# [Provided data]
________________

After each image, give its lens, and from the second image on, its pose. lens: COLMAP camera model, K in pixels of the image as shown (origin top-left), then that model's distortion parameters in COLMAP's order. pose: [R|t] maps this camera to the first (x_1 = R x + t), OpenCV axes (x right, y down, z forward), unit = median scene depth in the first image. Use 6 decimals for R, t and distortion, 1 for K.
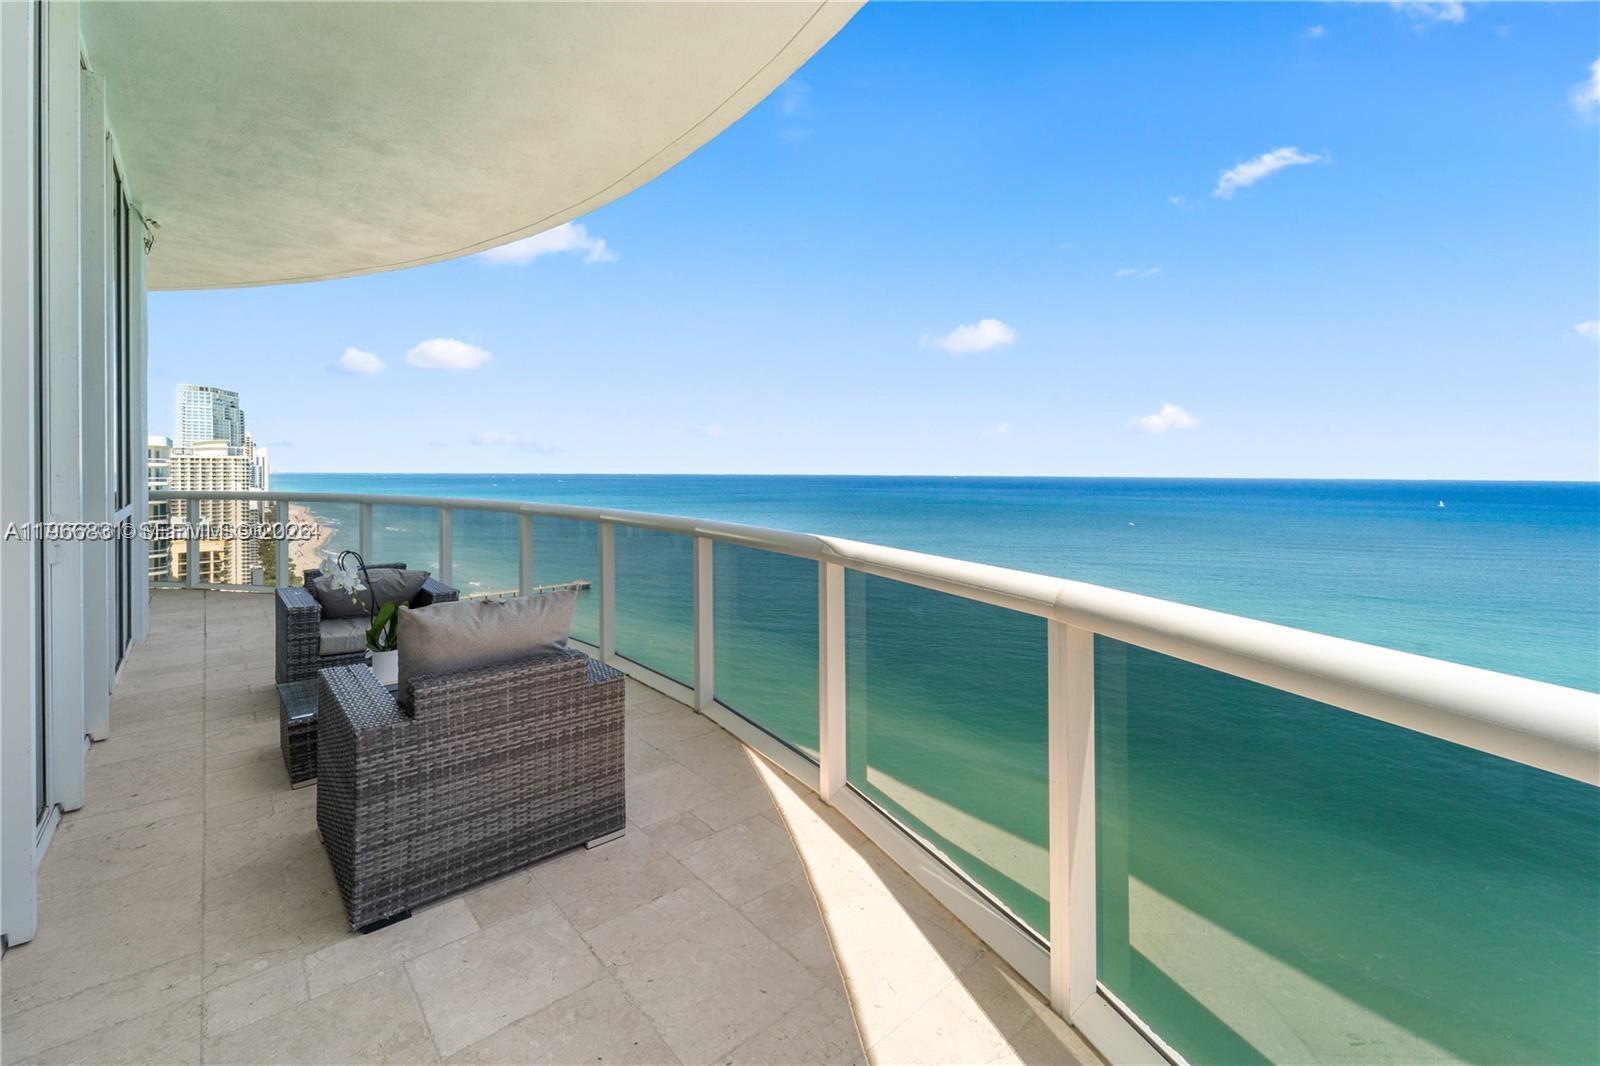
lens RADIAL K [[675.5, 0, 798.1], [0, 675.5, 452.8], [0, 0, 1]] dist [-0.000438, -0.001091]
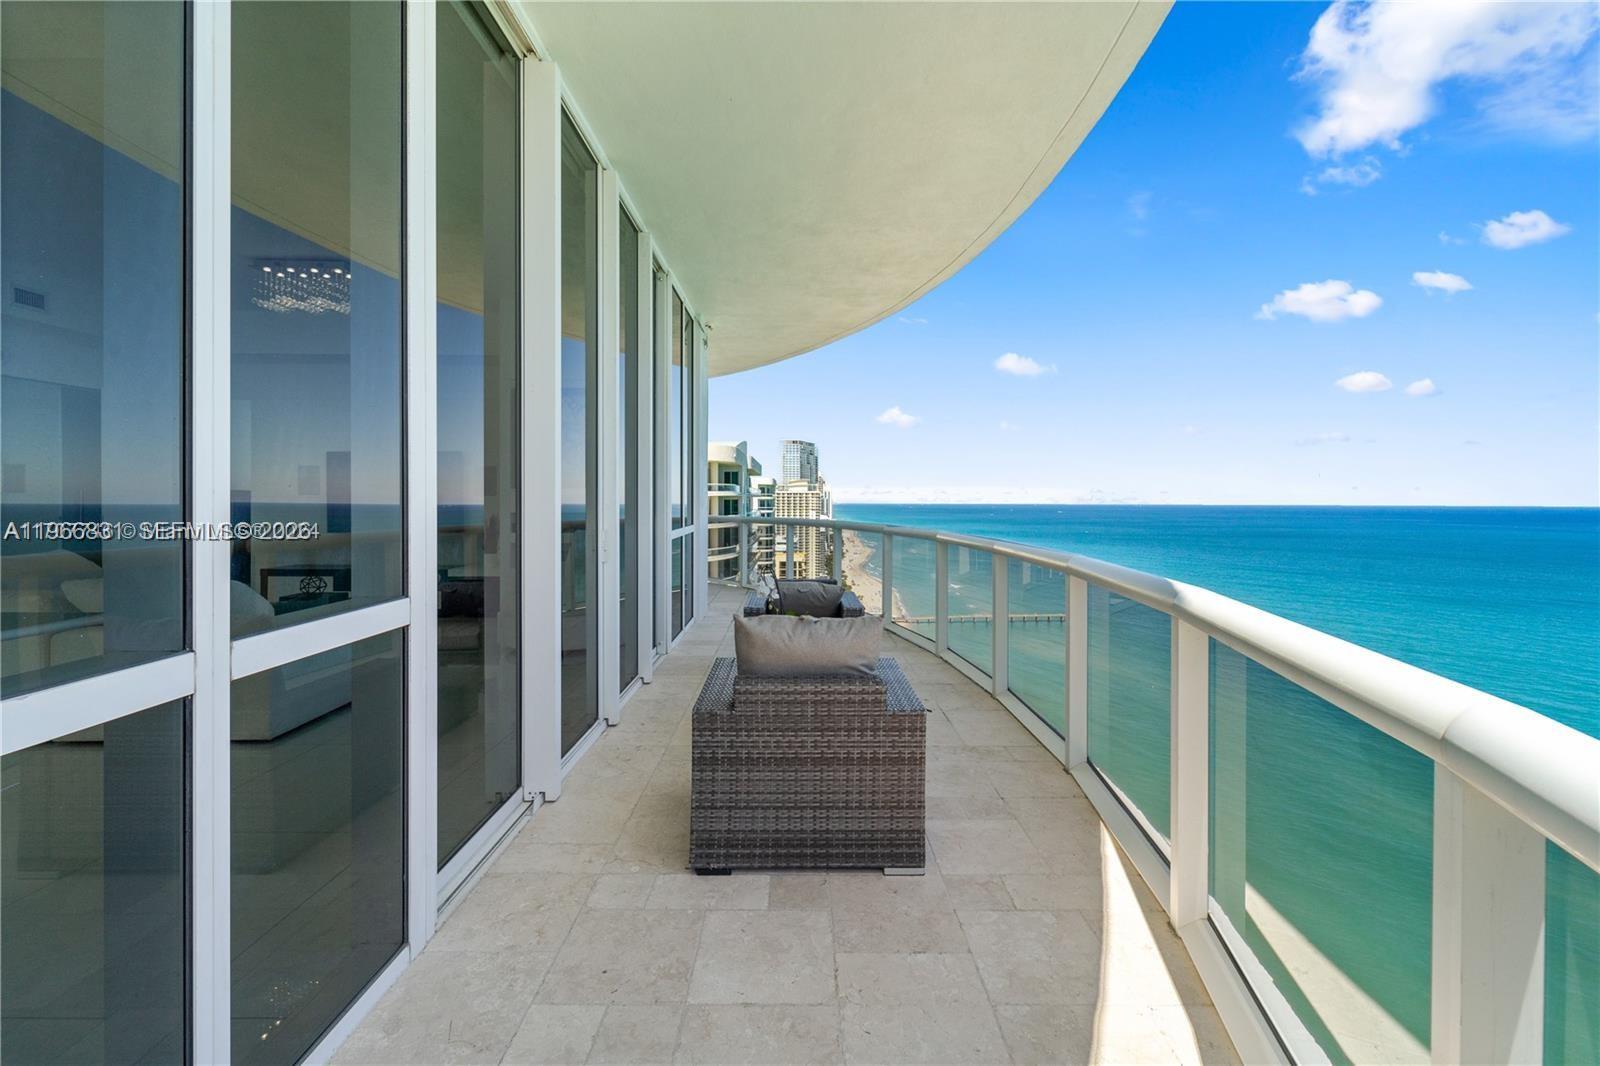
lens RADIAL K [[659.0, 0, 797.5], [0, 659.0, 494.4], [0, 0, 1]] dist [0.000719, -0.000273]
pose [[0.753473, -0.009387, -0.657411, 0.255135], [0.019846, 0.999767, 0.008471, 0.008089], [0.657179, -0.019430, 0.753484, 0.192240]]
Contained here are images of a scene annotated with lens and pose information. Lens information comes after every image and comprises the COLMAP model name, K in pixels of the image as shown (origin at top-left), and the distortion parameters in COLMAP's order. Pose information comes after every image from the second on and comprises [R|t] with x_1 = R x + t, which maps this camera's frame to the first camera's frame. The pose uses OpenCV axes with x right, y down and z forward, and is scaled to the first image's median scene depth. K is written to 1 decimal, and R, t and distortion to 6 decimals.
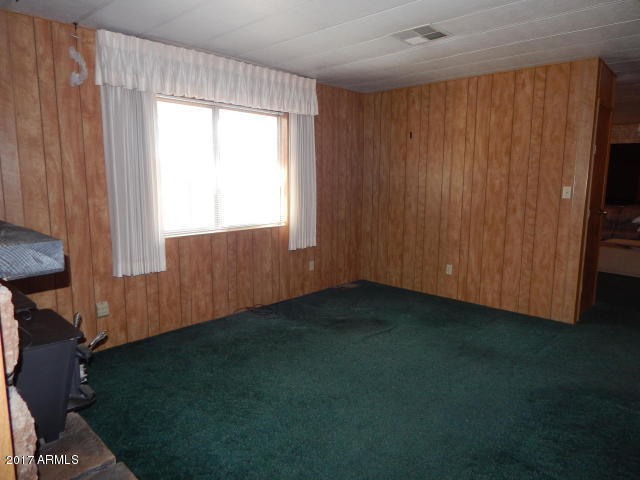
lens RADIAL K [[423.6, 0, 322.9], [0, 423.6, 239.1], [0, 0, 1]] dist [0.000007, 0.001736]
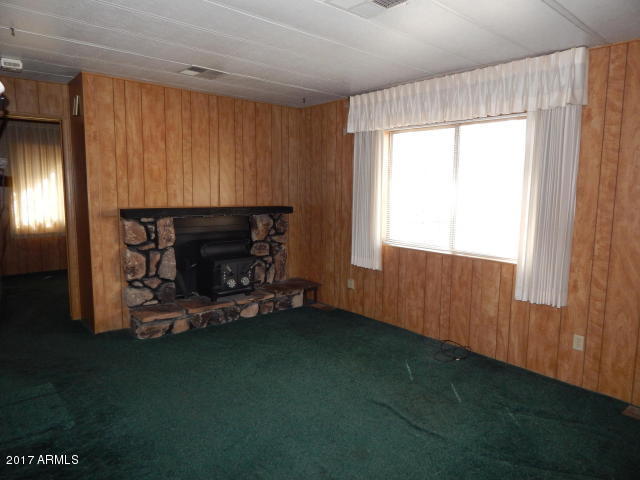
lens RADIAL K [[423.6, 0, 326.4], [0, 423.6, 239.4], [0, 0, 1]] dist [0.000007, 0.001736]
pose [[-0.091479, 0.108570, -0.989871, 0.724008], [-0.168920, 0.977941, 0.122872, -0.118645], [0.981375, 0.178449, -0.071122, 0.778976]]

________________

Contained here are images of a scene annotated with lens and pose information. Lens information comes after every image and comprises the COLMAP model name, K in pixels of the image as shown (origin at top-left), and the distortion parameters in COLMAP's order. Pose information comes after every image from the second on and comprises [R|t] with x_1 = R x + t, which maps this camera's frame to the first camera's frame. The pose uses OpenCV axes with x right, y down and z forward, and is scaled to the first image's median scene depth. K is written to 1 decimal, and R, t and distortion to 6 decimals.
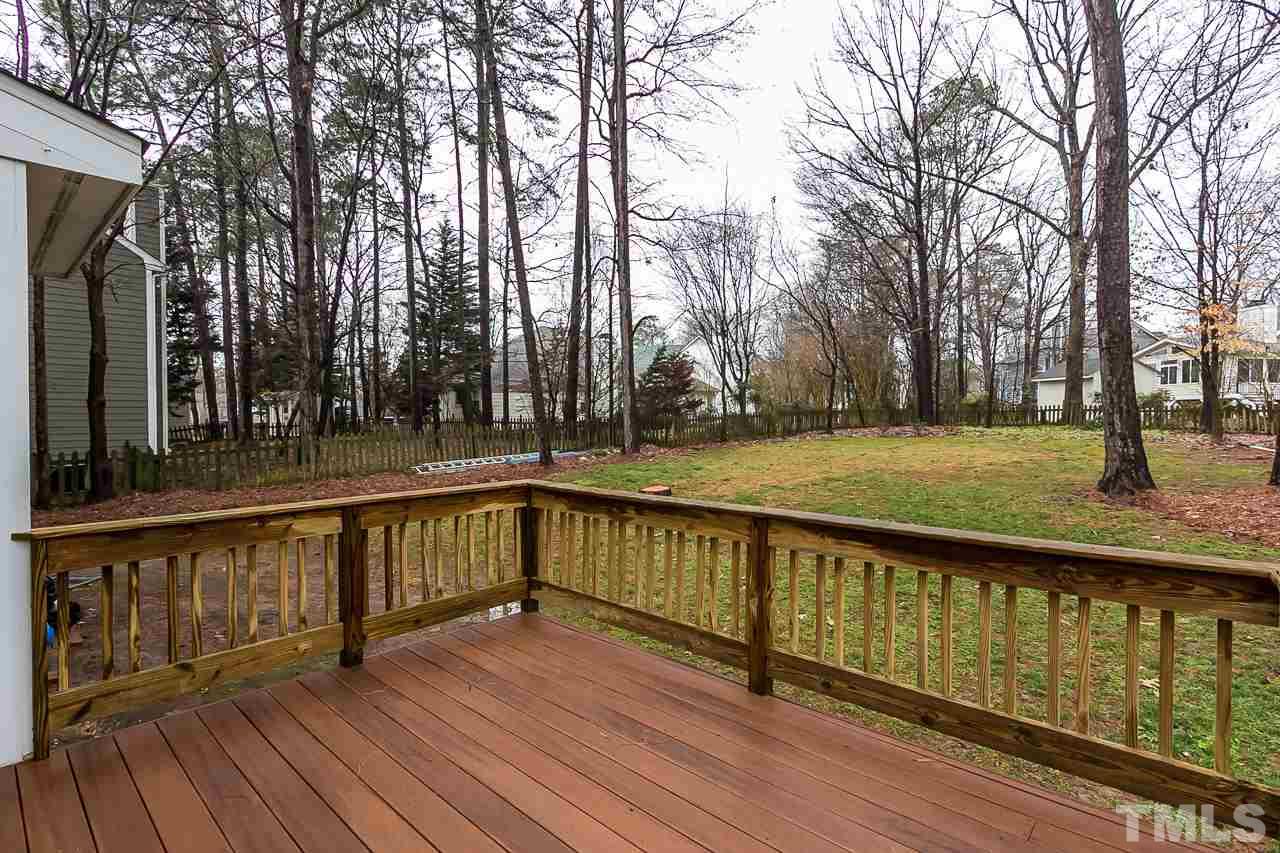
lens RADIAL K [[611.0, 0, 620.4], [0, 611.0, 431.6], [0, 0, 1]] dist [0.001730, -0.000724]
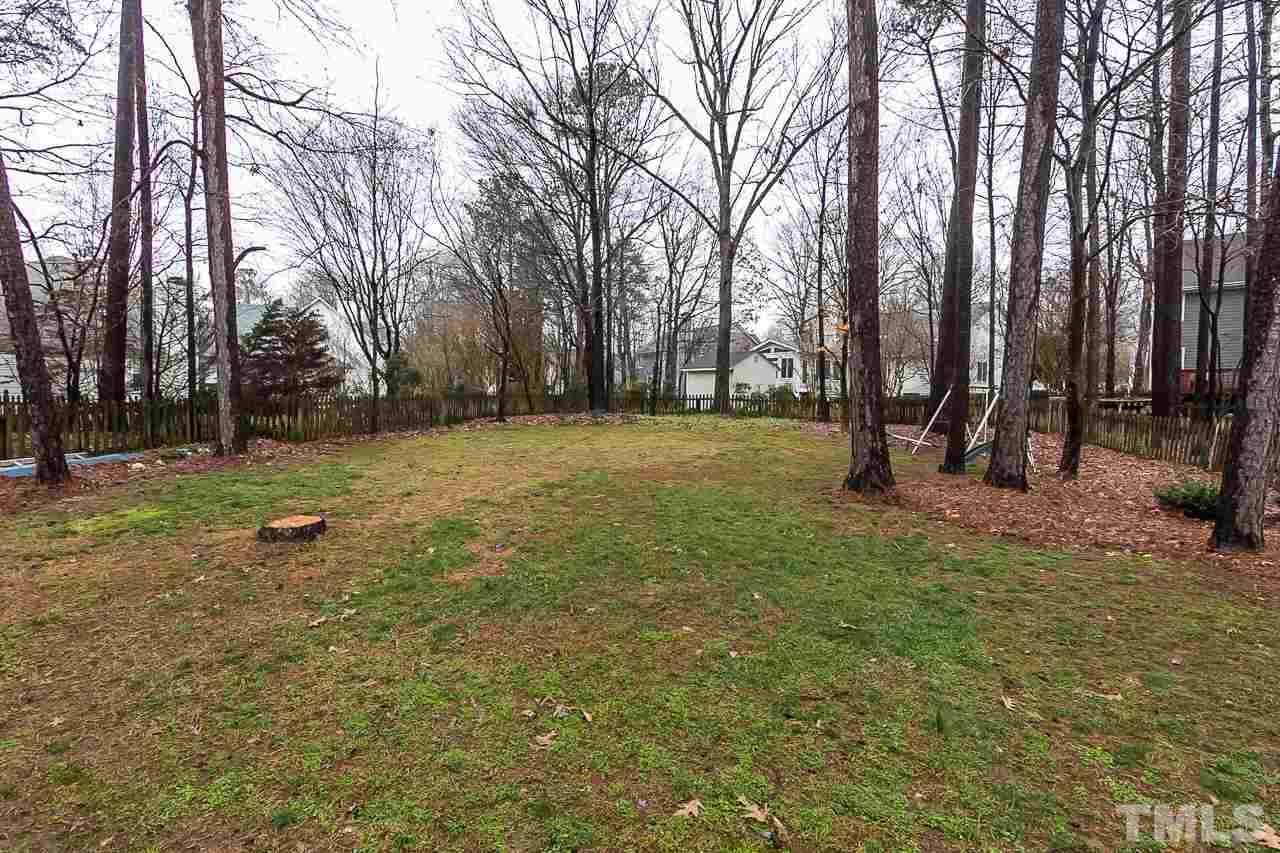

________________

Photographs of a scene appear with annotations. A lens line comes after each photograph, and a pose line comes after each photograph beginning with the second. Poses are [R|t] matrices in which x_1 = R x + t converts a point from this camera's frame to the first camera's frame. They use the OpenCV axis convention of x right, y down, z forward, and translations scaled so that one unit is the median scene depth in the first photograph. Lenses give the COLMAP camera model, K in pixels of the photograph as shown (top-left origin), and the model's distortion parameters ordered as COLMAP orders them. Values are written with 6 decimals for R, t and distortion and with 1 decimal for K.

________________

# [Activity]
Reproduce the lines above word for word, starting with the line that contains "After each image, give" and ending after the line that contains "dist [0.000719, -0.000273]". Leave the pictures out of your copy.

# [Answer box]
After each image, give its lens, and from the second image on, its pose. lens: COLMAP camera model, K in pixels of the image as shown (origin top-left), then that model's distortion parameters in COLMAP's order. pose: [R|t] maps this camera to the first (x_1 = R x + t), OpenCV axes (x right, y down, z forward), unit = median scene depth in the first image. Use 6 decimals for R, t and distortion, 1 for K.
lens RADIAL K [[675.5, 0, 798.1], [0, 675.5, 452.8], [0, 0, 1]] dist [-0.000438, -0.001091]
lens RADIAL K [[659.0, 0, 797.5], [0, 659.0, 494.4], [0, 0, 1]] dist [0.000719, -0.000273]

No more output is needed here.